**BRIEF**
On how many lines of these entries does the word "down" occur? State the number alone.

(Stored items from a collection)
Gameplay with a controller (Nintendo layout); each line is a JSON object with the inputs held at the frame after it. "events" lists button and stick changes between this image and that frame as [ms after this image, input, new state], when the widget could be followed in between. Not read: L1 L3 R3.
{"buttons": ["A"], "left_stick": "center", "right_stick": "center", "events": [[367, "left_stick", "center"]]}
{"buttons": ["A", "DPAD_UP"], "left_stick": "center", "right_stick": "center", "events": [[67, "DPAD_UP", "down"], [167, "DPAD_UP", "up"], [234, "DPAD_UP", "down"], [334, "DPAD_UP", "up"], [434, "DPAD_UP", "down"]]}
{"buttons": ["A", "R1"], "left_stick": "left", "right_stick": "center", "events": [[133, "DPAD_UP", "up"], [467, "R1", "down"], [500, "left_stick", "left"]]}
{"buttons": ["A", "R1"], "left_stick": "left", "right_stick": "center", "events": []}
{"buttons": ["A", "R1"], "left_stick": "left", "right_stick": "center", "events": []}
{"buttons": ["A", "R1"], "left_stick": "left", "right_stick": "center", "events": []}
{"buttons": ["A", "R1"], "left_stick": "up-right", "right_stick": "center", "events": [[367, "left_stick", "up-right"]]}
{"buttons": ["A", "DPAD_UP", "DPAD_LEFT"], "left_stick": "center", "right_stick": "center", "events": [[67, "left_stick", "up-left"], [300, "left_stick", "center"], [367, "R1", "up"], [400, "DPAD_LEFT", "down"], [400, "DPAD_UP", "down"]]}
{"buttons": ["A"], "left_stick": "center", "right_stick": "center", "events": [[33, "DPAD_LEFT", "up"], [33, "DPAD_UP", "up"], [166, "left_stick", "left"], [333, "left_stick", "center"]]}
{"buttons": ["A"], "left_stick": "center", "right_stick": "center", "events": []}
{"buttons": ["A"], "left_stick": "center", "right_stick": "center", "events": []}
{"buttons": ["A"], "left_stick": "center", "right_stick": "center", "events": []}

**RESPONSE AREA**
3